Las políticas industriales selectivas.

El tema de la actuación del Estado en la organización de nuestras industrias es recurrente en el mundo político. Algunos Estados son sensibles a las peticiones de unos industriales deseosos de echar mano al dinero público, otros piensan con sinceridad que deben actuar en nombre del interés general para desarrollar o salvar unas industrias que consideran, con o sin razón, creadoras de riqueza y de empleo. El escepticismo de los economistas frente a la política industrial (con algunas notables excepciones, como Dani Rodrik en Harvard y Joe Stiglitz en Columbia) los asombra, por lo que exige una explicación.

¿Un enfoque a ciegas…?

Picking winners. Ese escepticismo procede de la falta de información de los políticos y de sus electores sobre las tecnologías, los sectores y las empresas que aportarán riqueza económica en el futuro. Los responsables de tomar decisiones, independientemente de sus cualidades profesionales y de su integridad, no pueden predecir dónde estarán situadas las innovaciones rompedoras (obviamente, las decisiones serán desastrosas si dichos responsables están relacionados con los lobbies).

El Estado no está especialmente capacitado para detectar los sectores y actividades del futuro; los anglosajones dicen que los Estados no están predispuestos a «elegir a los ganadores» (picking winners). Lo menos malo que pueden hacer es elegir un poco al azar y lo peor, falsear las opciones para favorecer a determinados grupos de presión.

Si pensamos en el futuro, parece claro que va a ser necesaria una innovación tecnológica sustancial si queremos mantener el calentamiento global en un nivel aceptable. También está claro que nadie sabe realmente cuáles son las tecnologías que lo favorecerán. Yo (JT), por mi parte, no veo que, en las condiciones actuales, los Gobiernos vayan a elegir la tecnología ganadora. Y lo mismo en el caso de las nanotecnologías, las biotecnologías y, en un sentido más amplio, las tecnologías del futuro. Finalmente, terminaré con una crítica a la política industrial de otra naturaleza. Sean públicas o privadas, las apuestas tecnológicas son arriesgadas. Es, pues, normal que las decisiones públicas descarrilen en ocasiones. El riesgo cero ni existe ni es deseable (pues, si pretendiéramos tenerlo, no haríamos nada). Sin embargo, es importante reconocer los errores y no seguir ayudando a unos proyectos que han demostrado ser poco prometedores, ya que ese dinero estaría mucho mejor empleado en la financiación de otros proyectos. Pero los gobernantes ceden con frecuencia a la tentación de resolver los problemas a golpe de grandes financiaciones, sea para demostrar que tenían razón a pesar de todo, sea para dar satisfacción a unos grupos de presión que ellos han contribuido a crear gracias al maná de la ayuda pública. Lo que pasa es que resulta muy difícil parar las iniciativas públicas.

QUÉ HACER: Prolonga el texto sobre las políticas industriales selectivas a partir de la frase con que termina. El listado no tiene relación alguna con el texto.

MATERIAL APORTADO:
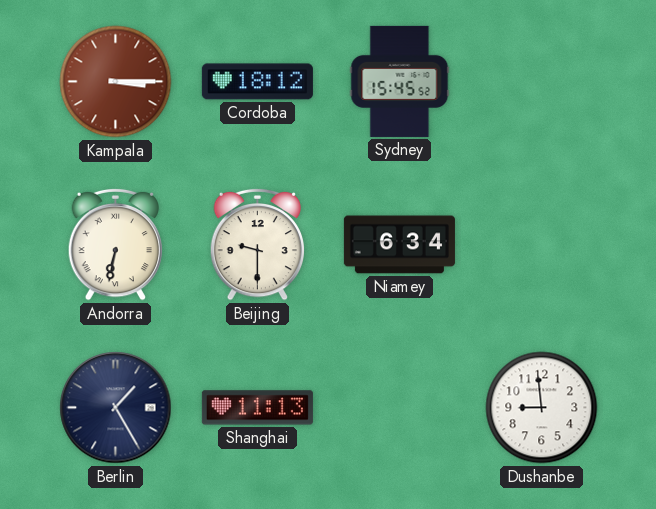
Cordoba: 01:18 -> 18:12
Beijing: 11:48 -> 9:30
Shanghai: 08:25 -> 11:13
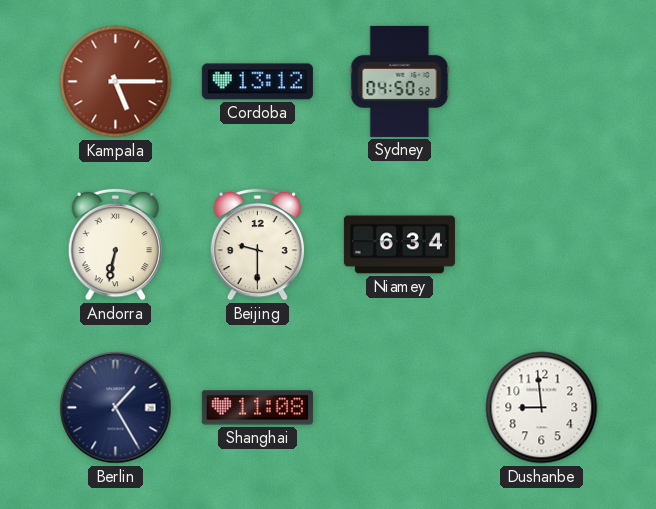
Kampala: 3:15 -> 5:15
Cordoba: 18:12 -> 13:12
Sydney: 15:45 -> 04:50
Shanghai: 11:13 -> 11:08
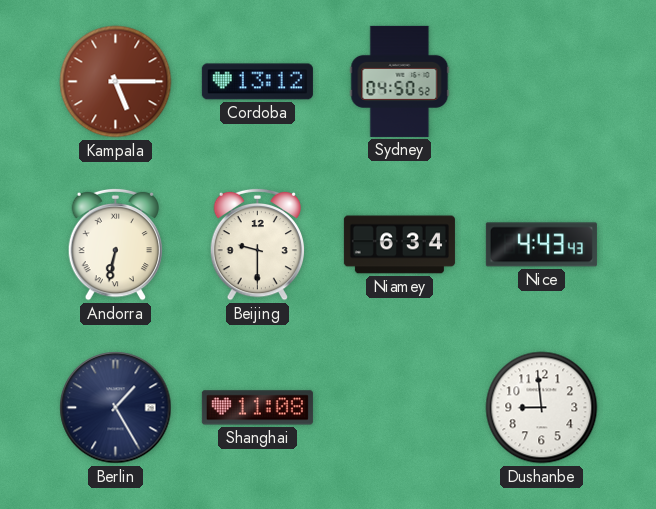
Nice: none -> 4:43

RESULTADO:
…Ahora me contentaré con subrayar que, tanto en Europa como en Estados Unidos, las intervenciones exitosas de los poderes públicos raramente están motivadas por consideraciones de política industrial y que es mucho más frecuente que lo estén o por consideraciones de competencia (impedir el ejercicio de poder de mercado) o por consideraciones de tipo soberano (como la independencia militar).

¿Qué política industrial?

En estas condiciones, ¿qué postura adoptar? Dani Rodrik, invitado a la Escuela de Economía de Toulouse junto con Joe Stiglitz en junio de 2014, señaló sensatamente lo siguiente: nos guste o no nos guste la política industrial, los Gobiernos seguirán haciéndola y no va a desaparecer de la noche a la mañana. Sea cual sea la opinión que se defienda, hay, pues, que elaborar una filosofía para hacer que esas iniciativas sean lo más fructíferas posibles, aunque sepamos que nuestros conocimientos sobre este tema evolucionarán en el futuro. Mi experiencia me lleva a pensar que podría ser útil adoptar siete líneas directrices[453]:

  1. Identificar la causa de la «disfunción» del mercado para poder responder mejor. Hay que saber por qué el Estado interviene, tanto para legitimar dicha intervención como para reflexionar sobre cómo solucionar el fallo del mercado.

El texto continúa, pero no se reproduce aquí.